Despite some of the AI slander in this post, I still believe that AI might actually deliver real breakthroughs in biotech, but it has to be implemented thoughtfully. A possibility I’ve thought about before is using language models to mine archives of biomedical literature in order to find hidden drug-target relationships, or combining this data with binding affinity databases to create more precise pathway relationships. But I would guess that things like this are slow, and take time to lay the groundwork and implement. 


So when I bash AI, I’m not bashing the technology, I’m bashing the way it is being used as a marketing tool to appeal to the confused, panicked investors. Or I’m bashing the way it is being treated like a shortcut, when we all know that the best science has never been about shortcuts. Science is built on careful work, testing, and repetition. AI can make that process faster, but it doesn’t replace it.
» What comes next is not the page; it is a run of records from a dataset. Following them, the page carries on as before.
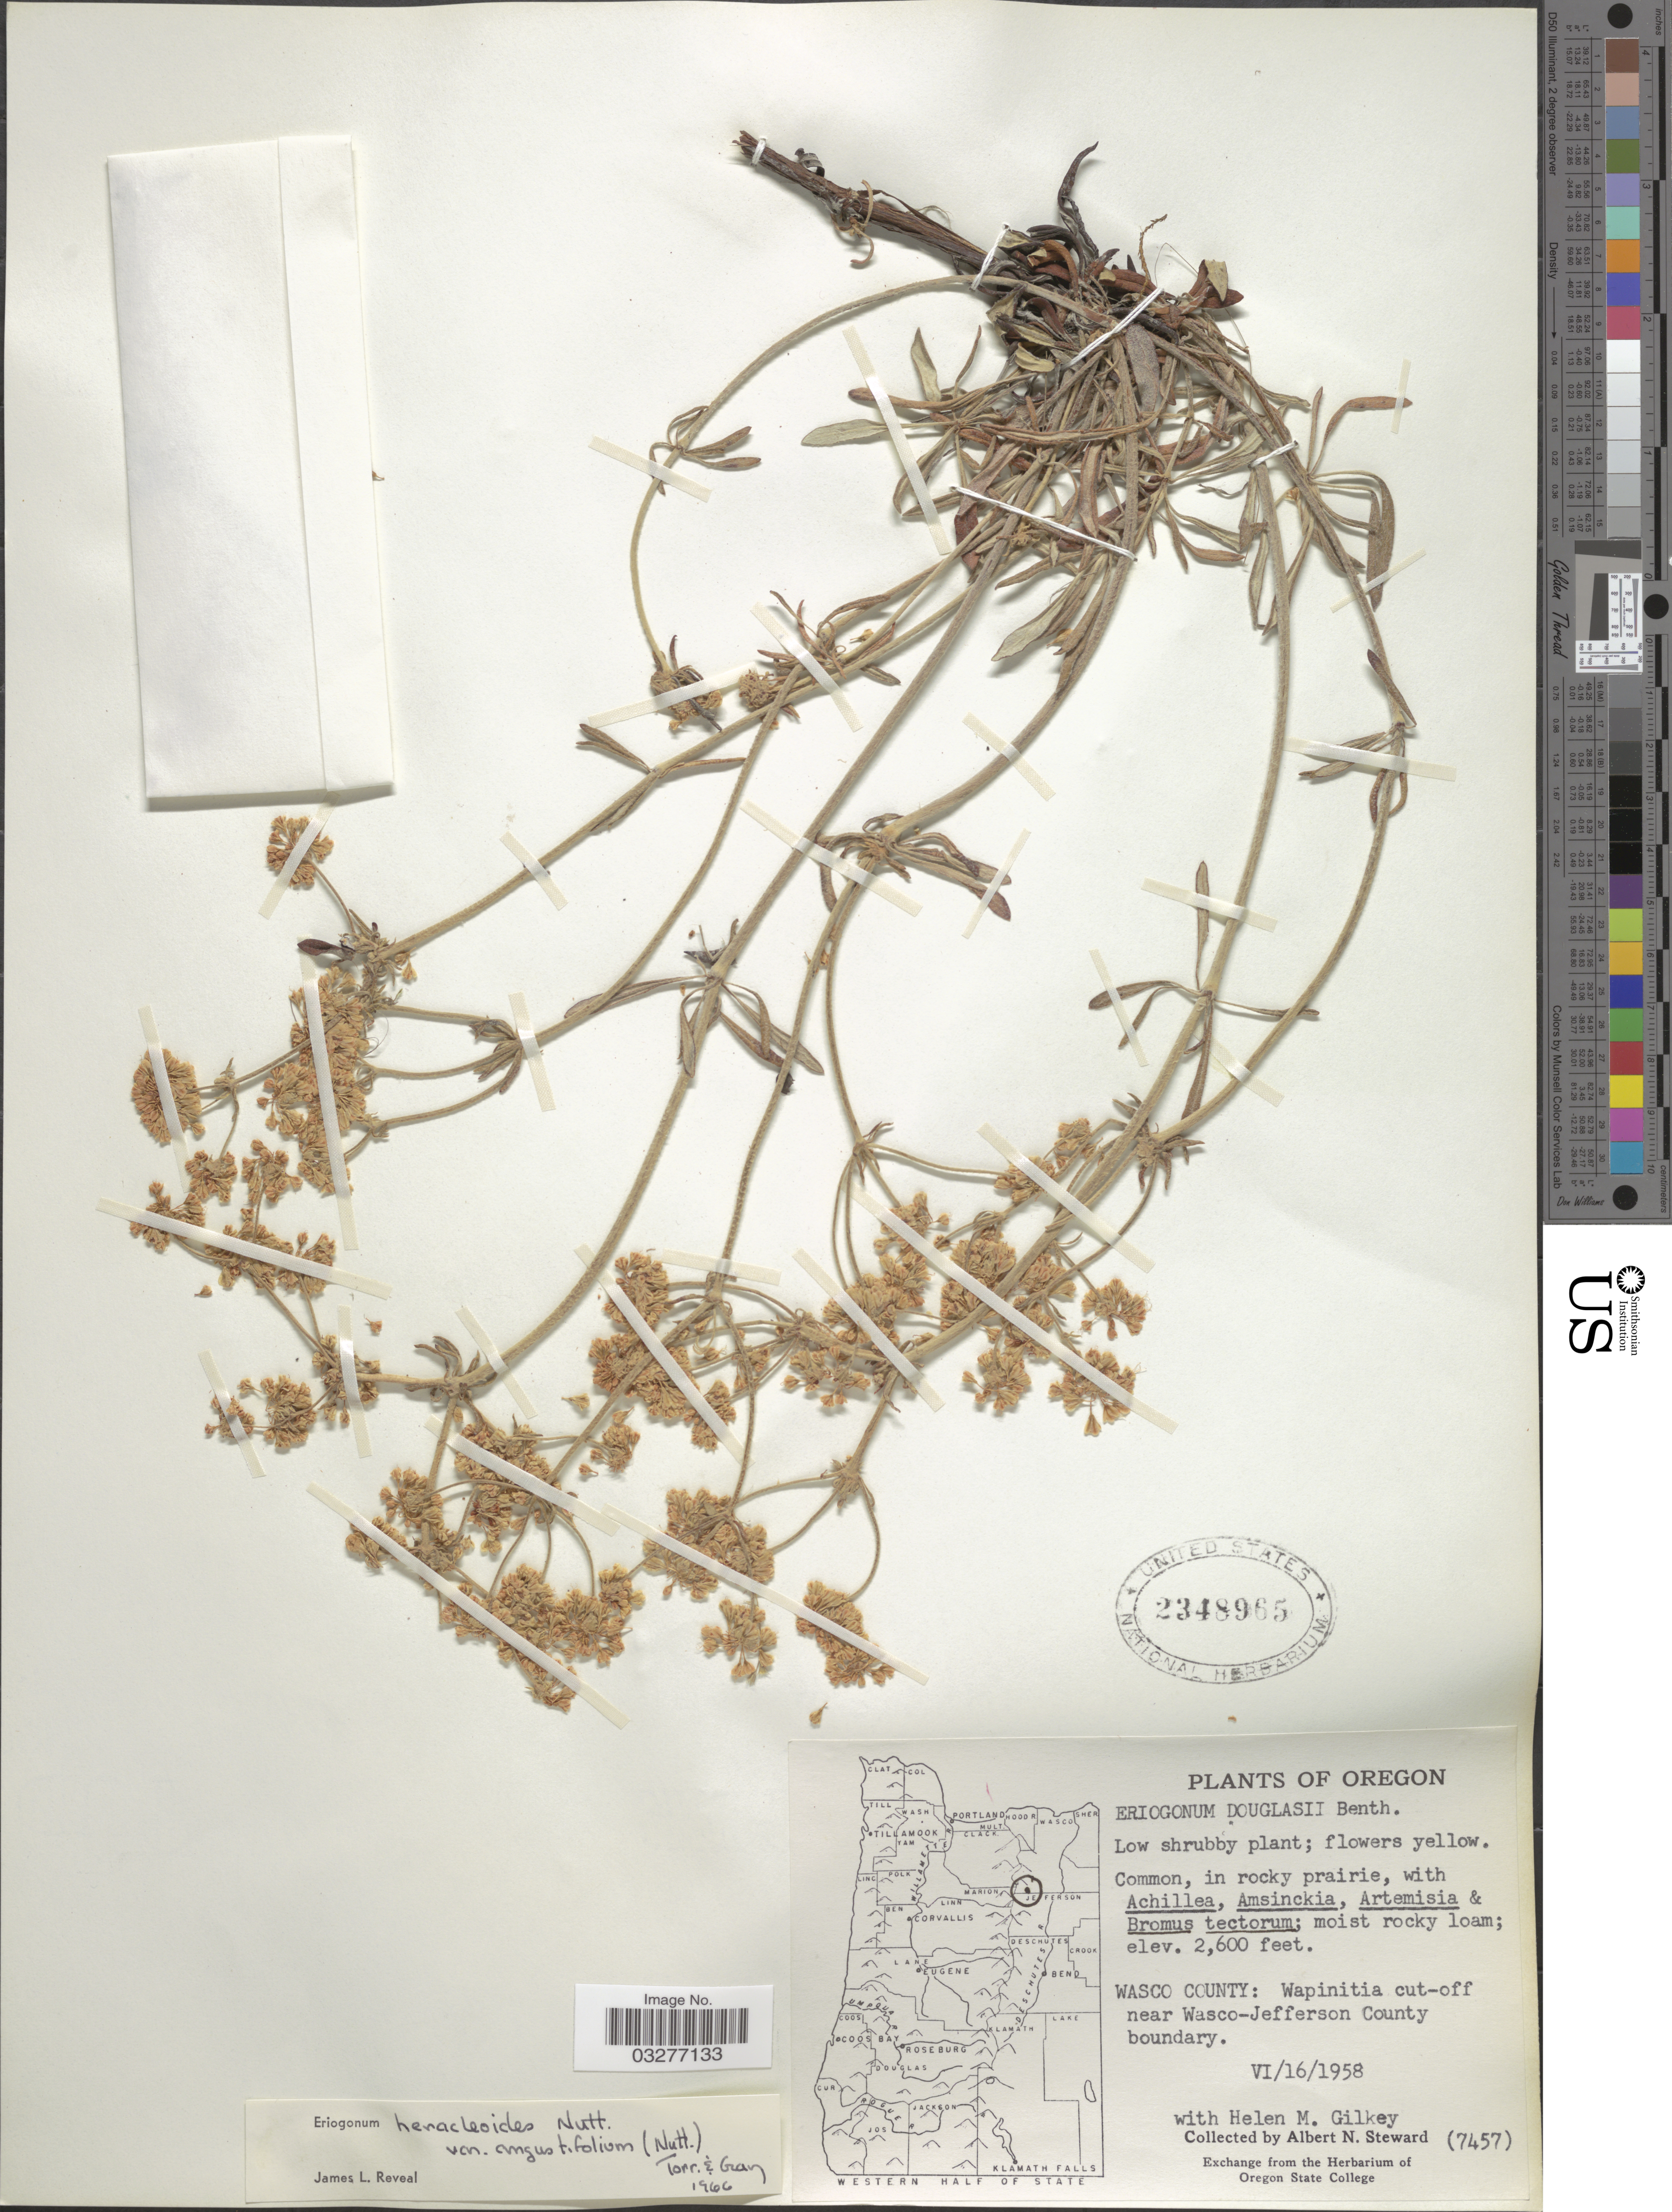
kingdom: Plantae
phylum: Tracheophyta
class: Magnoliopsida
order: Caryophyllales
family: Polygonaceae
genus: Eriogonum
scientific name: Eriogonum heracleoides var. heracleoides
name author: Nutt.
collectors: A. N. Steward & H. Gilkey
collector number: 7457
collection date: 1958-06-16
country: United States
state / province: Oregon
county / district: Wasco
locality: Wasco County: Wapinitia cut-off near Wasco-Jefferson County boundary.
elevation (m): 792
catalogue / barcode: US 2348965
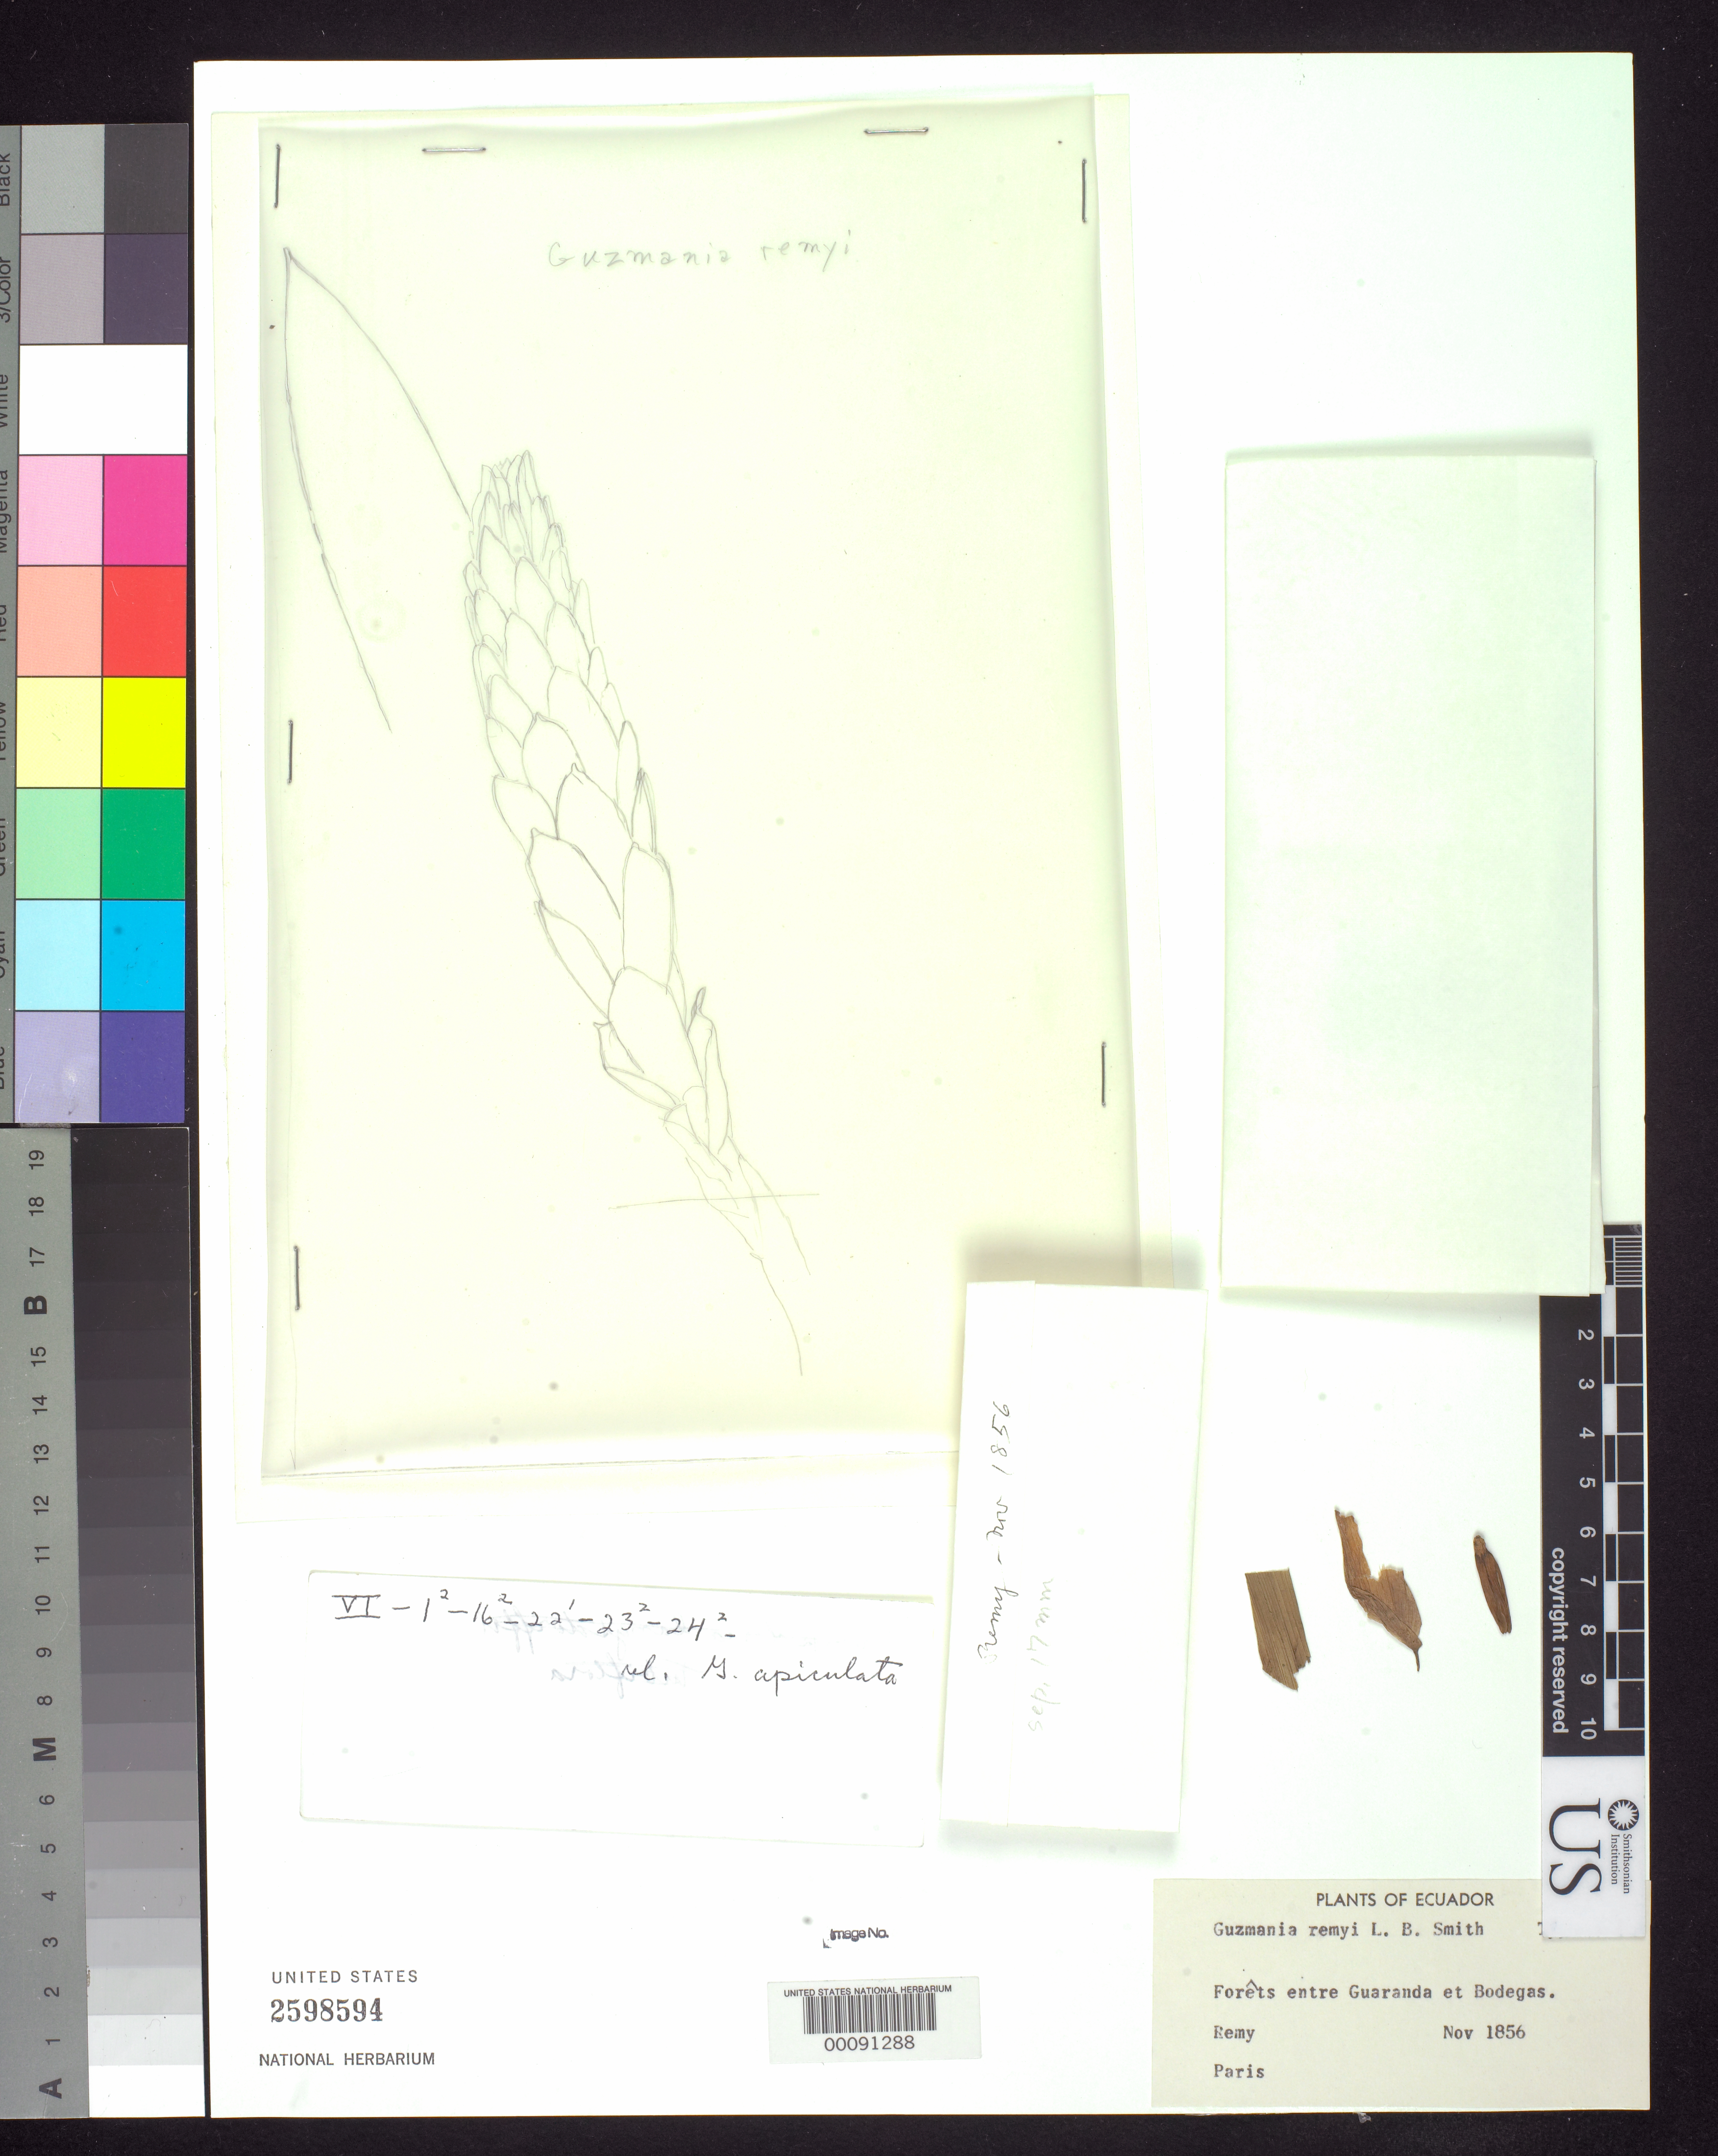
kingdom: Plantae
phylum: Tracheophyta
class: Liliopsida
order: Poales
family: Bromeliaceae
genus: Guzmania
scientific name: Guzmania remyi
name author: L.B. Sm.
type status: Isotype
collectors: E. J. Rémy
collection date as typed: Nov 1856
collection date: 1856-11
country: Ecuador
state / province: Bolívar / Guayas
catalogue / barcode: US 2598594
That leads me to my final point about the panic of AI “taking our jobs.” In bioinformatics especially, most of us know that the work isn’t just about running code or pulling random bits of information from the internet. Bioinformatics is about thousands of tiny choices that shape our results, from what reference genome to use, to how we want to filter and sort differentially expressed genes for our specific situation. These are choices that no AI can replicate without human context. So when people say that “AI will replace scientists,” I think what they should be expressing is that it will replace the repetitive stuff that scientists shouldn’t be doing manually anyway. 


To wrap things up, I’m not worried about AI replacing me or any of my fellow students or colleagues. I am worried about the hype overshadowing actual innovation, and about investors and executives chasing buzzwords without understanding the science behind them. The best use of AI in biotech won’t come from panic or marketing, it will come from collaboration between the people who build the models and the people who understand biology. Until that balance is found, I’ll continue to be skeptical about every headline I see about AI.